BEGIN

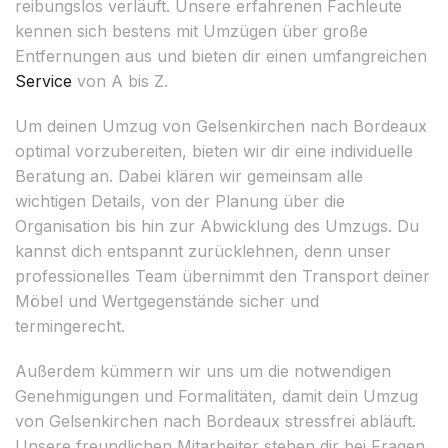
reibungslos verläuft. Unsere erfahrenen Fachleute
kennen sich bestens mit Umzügen über große
Entfernungen aus und bieten dir einen umfangreichen
Service
von A bis Z.
Um deinen Umzug von Gelsenkirchen nach Bordeaux
optimal vorzubereiten, bieten wir dir eine individuelle
Beratung an. Dabei klären wir gemeinsam alle
wichtigen Details, von der Planung über die
Organisation bis hin zur Abwicklung des Umzugs. Du
kannst dich entspannt zurücklehnen, denn unser
professionelles Team übernimmt den Transport deiner
Möbel und Wertgegenstände sicher und
termingerecht.
Außerdem kümmern wir uns um die notwendigen
Genehmigungen und Formalitäten, damit dein Umzug
von Gelsenkirchen nach Bordeaux stressfrei abläuft.
Unsere freundlichen Mitarbeiter stehen dir bei Fragen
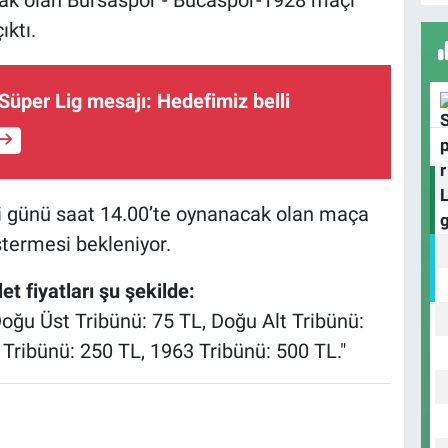
ıktı.
Süper Lig mesajı: Hedefimiz belli
Y
B
si günü saat 14.00’te oynanacak olan maça
H
östermesi bekleniyor.
B
et fiyatları şu şekilde:
oğu Üst Tribünü: 75 TL, Doğu Alt Tribünü:
 Tribünü: 250 TL, 1963 Tribünü: 500 TL."
H
O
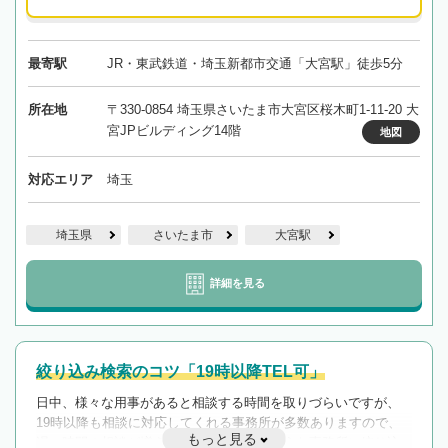
最寄駅
JR・東武鉄道・埼玉新都市交通「大宮駅」徒歩5分
所在地
〒330-0854 埼玉県さいたま市大宮区桜木町1-11-20 大
宮JPビルディング14階
地図
対応エリア
埼玉
埼玉県
さいたま市
大宮駅
詳細を見る
絞り込み検索のコツ「19時以降TEL可」
日中、様々な用事があると相談する時間を取りづらいですが、
19時以降も相談に対応してくれる事務所が多数ありますので、
もっと見る
遅い時間の相談が増えそうな場合はそのような事務所に絞り込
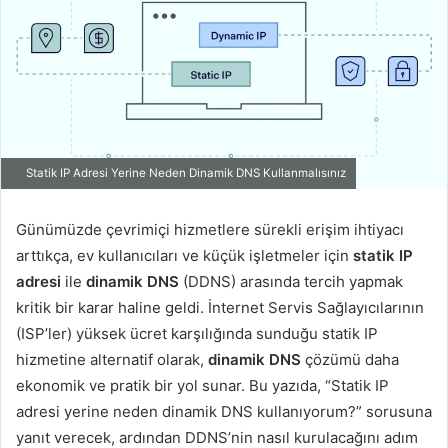
Statik IP Adresi Yerine Neden Dinamik DNS Kullanmalısınız
Günümüzde çevrimiçi hizmetlere sürekli erişim ihtiyacı
arttıkça, ev kullanıcıları ve küçük işletmeler için
statik IP
adresi
ile
dinamik DNS
(DDNS) arasında tercih yapmak
kritik bir karar haline geldi. İnternet Servis Sağlayıcılarının
(ISP’ler) yüksek ücret karşılığında sunduğu statik IP
hizmetine alternatif olarak,
dinamik DNS
çözümü daha
ekonomik ve pratik bir yol sunar. Bu yazıda, “Statik IP
adresi yerine neden dinamik DNS kullanıyorum?” sorusuna
yanıt verecek, ardından DDNS’nin nasıl kurulacağını adım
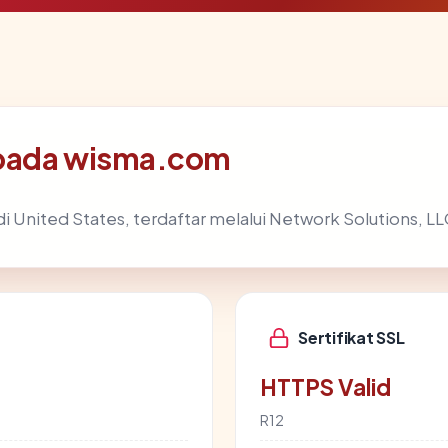
 pada wisma.com
di United States, terdaftar melalui Network Solutions, LL
Sertifikat SSL
HTTPS Valid
R12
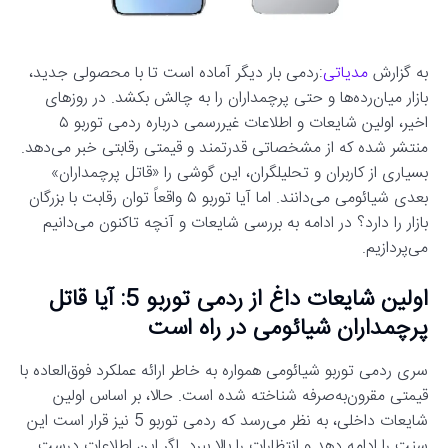
به گزارش
مدیاتی
:ردمی بار دیگر آماده است تا با محصولی جدید،
بازار میان‌رده‌ها و حتی پرچمداران را به چالش بکشد. در روزهای
اخیر، اولین شایعات و اطلاعات غیررسمی درباره ردمی توربو ۵
منتشر شده که از مشخصاتی قدرتمند و قیمتی رقابتی خبر می‌دهد.
بسیاری از کاربران و تحلیلگران، این گوشی را «قاتل پرچمداران»
بعدی شیائومی می‌دانند. اما آیا توربو ۵ واقعاً توان رقابت با بزرگان
بازار را دارد؟ در ادامه به بررسی شایعات و آنچه تاکنون می‌دانیم
می‌پردازیم.
اولین شایعات داغ از ردمی توربو 5: آیا قاتل
پرچمداران شیائومی در راه است
سری ردمی توربو شیائومی همواره به خاطر ارائه عملکرد فوق‌العاده با
قیمتی مقرون‌به‌صرفه شناخته شده است. حالا، بر اساس اولین
شایعات داخلی، به نظر می‌رسد که ردمی توربو 5 نیز قرار است این
سنت را ادامه دهد و انتظارات را بالا ببرد. اگر این اطلاعات درست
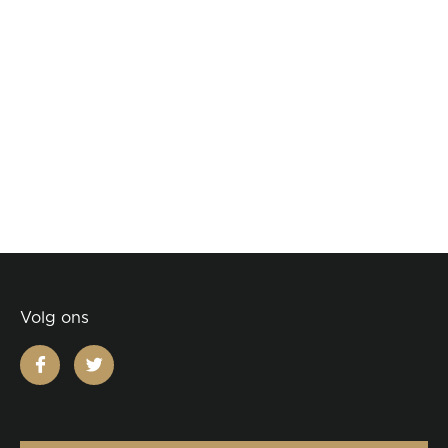
Volg ons
facebook
twitter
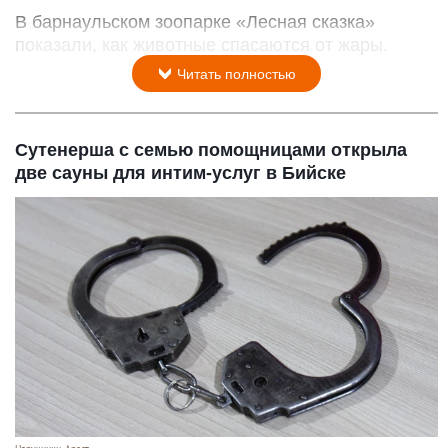
В барнаульском зоопарке «Лесная сказка»
показали, как животные спасаются от жары.
Читать полностью
Сутенерша с семью помощницами открыла
две сауны для интим-услуг в Бийске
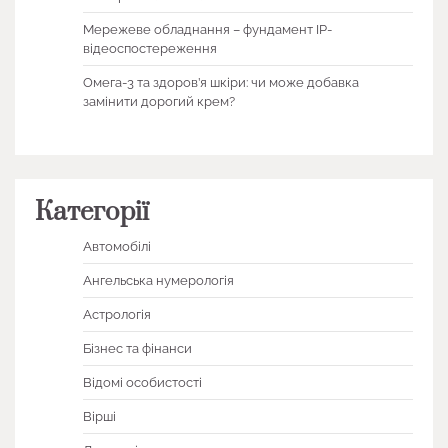
Мережеве обладнання – фундамент IP-
відеоспостереження
Омега-3 та здоров’я шкіри: чи може добавка
замінити дорогий крем?
Категорії
Автомобілі
Ангельська нумерологія
Астрологія
Бізнес та фінанси
Відомі особистості
Вірші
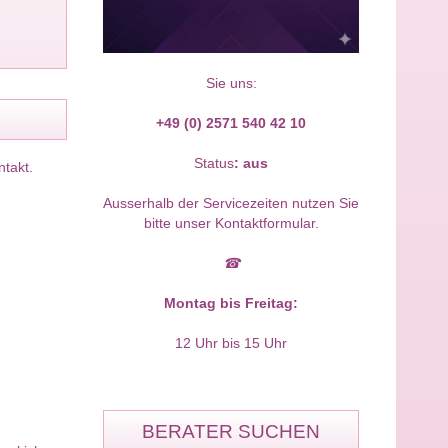
Sie uns:
+49 (0) 2571 540 42 10
Status
:
aus
ntakt.
Ausserhalb der Servicezeiten nutzen Sie
bitte unser Kontaktformular.
☎
Montag bis Freitag:
12 Uhr bis 15 Uhr
BERATER SUCHEN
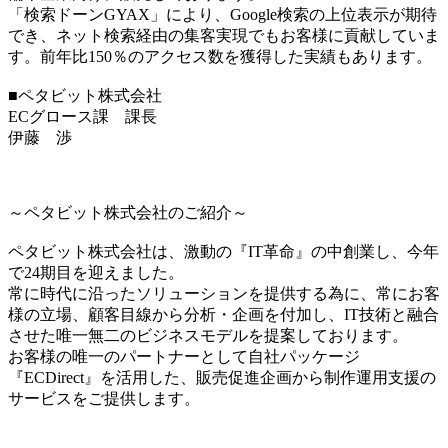
「検索ドーンGYAX」により、Google検索の上位表示が期待
でき、ネット検索経由の集客実現でもお客様に貢献していま
す。前年比150％のアクセス数を獲得した実績もあります。
■ペタビット株式会社
ECグロース課 課長
伊藤 渉
～ペタビット株式会社のご紹介～
ペタビット株式会社は、激動の『IT革命』の中創業し、今年
で24期目を迎えました。
常に時代に沿ったソリューションを提供する為に、常にお客
様の立場、顧客目線から分析・企画を付加し、IT技術と融合
させた唯一無二のビジネスモデルを提案しております。
お客様の唯一のパートナーとして自社パッケージ
『ECDirect』を活用した、販売促進企画から制作運用支援の
サービスをご提供します。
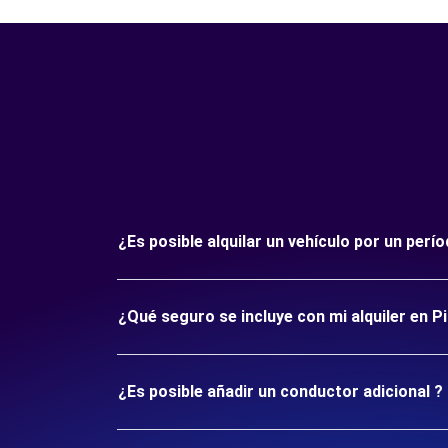
¿Es posible alquilar un vehículo por un per
¿Qué seguro se incluye con mi alquiler en P
¿Es posible añadir un conductor adicional ?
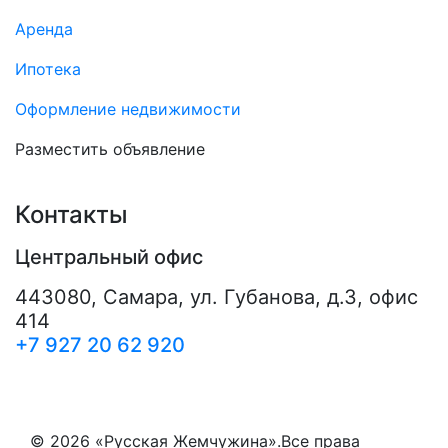
Аренда
Ипотека
Оформление недвижимости
Разместить объявление
Контакты
Центральный офис
443080
,
Самара
,
ул. Губанова, д.3, офис
414
+7 927 20 62 920
© 2026 «Русская Жемчужина».Все права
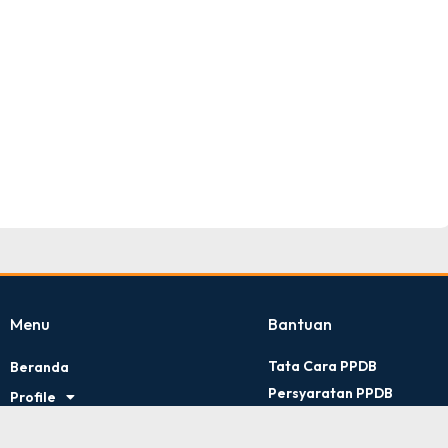
TNI AD
Tingkat : Provinsi Riau
Tahun : Juli 2026
Menu
Bantuan
Tata Cara PPDB
Beranda
Persyaratan PPDB
Profile
Kontak Kami
Artikel
Kebijakan Privasi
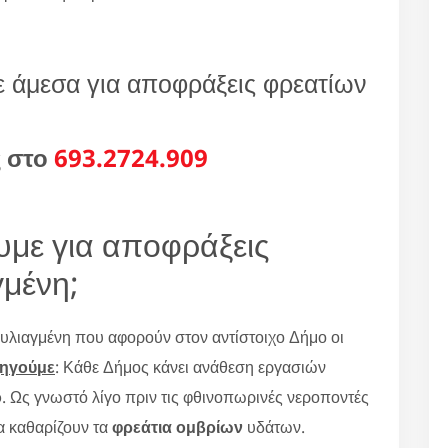
τε άμεσα για αποφράξεις φρεατίων
ς στο
693.2724.909
υμε για αποφράξεις
γμένη;
υλιαγμένη που αφορούν στον αντίστοιχο Δήμο οι
ξηγούμε
: Κάθε Δήμος κάνει ανάθεση εργασιών
ο
. Ως γνωστό λίγο πριν τις φθινοπωρινές νεροποντές
να καθαρίζουν τα
φρεάτια ομβρίων
υδάτων.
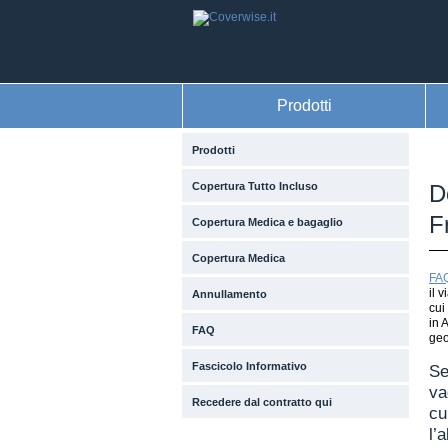
Prodotti
Prodotti
Copertura Tutto Incluso
D
F
Copertura Medica e bagaglio
Copertura Medica
FA
il 
Annullamento
cui
in 
FAQ
geo
Fascicolo Informativo
Se
va
Recedere dal contratto qui
cu
l’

END

# Task requirements
Format the text of every item above as a Markdown table with a column named Row for the running number and a column named Text for the line itself. Skip blank lines and leave the pictures out.

# Solution to the problem
| Row | Text |
|---|---|
| 1 | reibungslos verläuft. Unsere erfahrenen Fachleute |
| 2 | kennen sich bestens mit Umzügen über große |
| 3 | Entfernungen aus und bieten dir einen umfangreichen |
| 4 | Service |
| 5 | von A bis Z. |
| 6 | Um deinen Umzug von Gelsenkirchen nach Bordeaux |
| 7 | optimal vorzubereiten, bieten wir dir eine individuelle |
| 8 | Beratung an. Dabei klären wir gemeinsam alle |
| 9 | wichtigen Details, von der Planung über die |
| 10 | Organisation bis hin zur Abwicklung des Umzugs. Du |
| 11 | kannst dich entspannt zurücklehnen, denn unser |
| 12 | professionelles Team übernimmt den Transport deiner |
| 13 | Möbel und Wertgegenstände sicher und |
| 14 | termingerecht. |
| 15 | Außerdem kümmern wir uns um die notwendigen |
| 16 | Genehmigungen und Formalitäten, damit dein Umzug |
| 17 | von Gelsenkirchen nach Bordeaux stressfrei abläuft. |
| 18 | Unsere freundlichen Mitarbeiter stehen dir bei Fragen |
| 19 | ıktı. |
| 20 | Süper Lig mesajı: Hedefimiz belli |
| 21 | Y |
| 22 | B |
| 23 | si günü saat 14.00’te oynanacak olan maça |
| 24 | H |
| 25 | östermesi bekleniyor. |
| 26 | B |
| 27 | et fiyatları şu şekilde: |
| 28 | oğu Üst Tribünü: 75 TL, Doğu Alt Tribünü: |
| 29 |  Tribünü: 250 TL, 1963 Tribünü: 500 TL." |
| 30 | H |
| 31 | O |
| 32 | 最寄駅 |
| 33 | JR・東武鉄道・埼玉新都市交通「大宮駅」徒歩5分 |
| 34 | 所在地 |
| 35 | 〒330-0854 埼玉県さいたま市大宮区桜木町1-11-20 大 |
| 36 | 宮JPビルディング14階 |
| 37 | 地図 |
| 38 | 対応エリア |
| 39 | 埼玉 |
| 40 | 埼玉県 |
| 41 | さいたま市 |
| 42 | 大宮駅 |
| 43 | 詳細を見る |
| 44 | 絞り込み検索のコツ「19時以降TEL可」 |
| 45 | 日中、様々な用事があると相談する時間を取りづらいですが、 |
| 46 | 19時以降も相談に対応してくれる事務所が多数ありますので、 |
| 47 | もっと見る |
| 48 | 遅い時間の相談が増えそうな場合はそのような事務所に絞り込 |
| 49 | Statik IP Adresi Yerine Neden Dinamik DNS Kullanmalısınız |
| 50 | Günümüzde çevrimiçi hizmetlere sürekli erişim ihtiyacı |
| 51 | arttıkça, ev kullanıcıları ve küçük işletmeler için |
| 52 | statik IP |
| 53 | adresi |
| 54 | ile |
| 55 | dinamik DNS |
| 56 | (DDNS) arasında tercih yapmak |
| 57 | kritik bir karar haline geldi. İnternet Servis Sağlayıcılarının |
| 58 | (ISP’ler) yüksek ücret karşılığında sunduğu statik IP |
| 59 | hizmetine alternatif olarak, |
| 60 | dinamik DNS |
| 61 | çözümü daha |
| 62 | ekonomik ve pratik bir yol sunar. Bu yazıda, “Statik IP |
| 63 | adresi yerine neden dinamik DNS kullanıyorum?” sorusuna |
| 64 | yanıt verecek, ardından DDNS’nin nasıl kurulacağını adım |
| 65 |  pada wisma.com |
| 66 | di United States, terdaftar melalui Network Solutions, LL |
| 67 | Sertifikat SSL |
| 68 | HTTPS Valid |
| 69 | R12 |
| 70 | به گزارش |
| 71 | مدیاتی |
| 72 | :ردمی بار دیگر آماده است تا با محصولی جدید، |
| 73 | بازار میان‌رده‌ها و حتی پرچمداران را به چالش بکشد. در روزهای |
| 74 | اخیر، اولین شایعات و اطلاعات غیررسمی درباره ردمی توربو ۵ |
| 75 | منتشر شده که از مشخصاتی قدرتمند و قیمتی رقابتی خبر می‌دهد. |
| 76 | بسیاری از کاربران و تحلیلگران، این گوشی را «قاتل پرچمداران» |
| 77 | بعدی شیائومی می‌دانند. اما آیا توربو ۵ واقعاً توان رقابت با بزرگان |
| 78 | بازار را دارد؟ در ادامه به بررسی شایعات و آنچه تاکنون می‌دانیم |
| 79 | می‌پردازیم. |
| 80 | اولین شایعات داغ از ردمی توربو 5: آیا قاتل |
| 81 | پرچمداران شیائومی در راه است |
| 82 | سری ردمی توربو شیائومی همواره به خاطر ارائه عملکرد فوق‌العاده با |
| 83 | قیمتی مقرون‌به‌صرفه شناخته شده است. حالا، بر اساس اولین |
| 84 | شایعات داخلی، به نظر می‌رسد که ردمی توربو 5 نیز قرار است این |
| 85 | سنت را ادامه دهد و انتظارات را بالا ببرد. اگر این اطلاعات درست |
| 86 | Volg ons |
| 87 | facebook |
| 88 | twitter |
| 89 | В барнаульском зоопарке «Лесная сказка» |
| 90 | показали, как животные спасаются от жары. |
| 91 | Читать полностью |
| 92 | Сутенерша с семью помощницами открыла |
| 93 | две сауны для интим-услуг в Бийске |
| 94 | Мережеве обладнання – фундамент IP- |
| 95 | відеоспостереження |
| 96 | Омега-3 та здоров’я шкіри: чи може добавка |
| 97 | замінити дорогий крем? |
| 98 | Категорії |
| 99 | Автомобілі |
| 100 | Ангельська нумерологія |
| 101 | Астрологія |
| 102 | Бізнес та фінанси |
| 103 | Відомі особистості |
| 104 | Вірші |
| 105 | Sie uns: |
| 106 | +49 (0) 2571 540 42 10 |
| 107 | Status |
| 108 | : |
| 109 | aus |
| 110 | ntakt. |
| 111 | Ausserhalb der Servicezeiten nutzen Sie |
| 112 | bitte unser Kontaktformular. |
| 113 | ☎ |
| 114 | Montag bis Freitag: |
| 115 | 12 Uhr bis 15 Uhr |
| 116 | BERATER SUCHEN |
| 117 | 「検索ドーンGYAX」により、Google検索の上位表示が期待 |
| 118 | でき、ネット検索経由の集客実現でもお客様に貢献していま |
| 119 | す。前年比150％のアクセス数を獲得した実績もあります。 |
| 120 | ■ペタビット株式会社 |
| 121 | ECグロース課 課長 |
| 122 | 伊藤 渉 |
| 123 | ～ペタビット株式会社のご紹介～ |
| 124 | ペタビット株式会社は、激動の『IT革命』の中創業し、今年 |
| 125 | で24期目を迎えました。 |
| 126 | 常に時代に沿ったソリューションを提供する為に、常にお客 |
| 127 | 様の立場、顧客目線から分析・企画を付加し、IT技術と融合 |
| 128 | させた唯一無二のビジネスモデルを提案しております。 |
| 129 | お客様の唯一のパートナーとして自社パッケージ |
| 130 | 『ECDirect』を活用した、販売促進企画から制作運用支援の |
| 131 | サービスをご提供します。 |
| 132 | ¿Es posible alquilar un vehículo por un per |
| 133 | ¿Qué seguro se incluye con mi alquiler en P |
| 134 | ¿Es posible añadir un conductor adicional ? |
| 135 | Аренда |
| 136 | Ипотека |
| 137 | Оформление недвижимости |
| 138 | Разместить объявление |
| 139 | Контакты |
| 140 | Центральный офис |
| 141 | 443080 |
| 142 | , |
| 143 | Самара |
| 144 | , |
| 145 | ул. Губанова, д.3, офис |
| 146 | 414 |
| 147 | +7 927 20 62 920 |
| 148 | © 2026 «Русская Жемчужина».Все права |
| 149 | TNI AD |
| 150 | Tingkat : Provinsi Riau |
| 151 | Tahun : Juli 2026 |
| 152 | Menu |
| 153 | Bantuan |
| 154 | Tata Cara PPDB |
| 155 | Beranda |
| 156 | Persyaratan PPDB |
| 157 | Profile |
| 158 | Kontak Kami |
| 159 | Artikel |
| 160 | Kebijakan Privasi |
| 161 | τε άμεσα για αποφράξεις φρεατίων |
| 162 | ς στο |
| 163 | 693.2724.909 |
| 164 | υμε για αποφράξεις |
| 165 | γμένη; |
| 166 | υλιαγμένη που αφορούν στον αντίστοιχο Δήμο οι |
| 167 | ξηγούμε |
| 168 | : Κάθε Δήμος κάνει ανάθεση εργασιών |
| 169 | ο |
| 170 | . Ως γνωστό λίγο πριν τις φθινοπωρινές νεροποντές |
| 171 | να καθαρίζουν τα |
| 172 | φρεάτια ομβρίων |
| 173 | υδάτων. |
| 174 | Prodotti |
| 175 | Prodotti |
| 176 | Copertura Tutto Incluso |
| 177 | D |
| 178 | F |
| 179 | Copertura Medica e bagaglio |
| 180 | Copertura Medica |
| 181 | FA |
| 182 | il  |
| 183 | Annullamento |
| 184 | cui |
| 185 | in  |
| 186 | FAQ |
| 187 | geo |
| 188 | Fascicolo Informativo |
| 189 | Se |
| 190 | va |
| 191 | Recedere dal contratto qui |
| 192 | cu |
| 193 | l’ |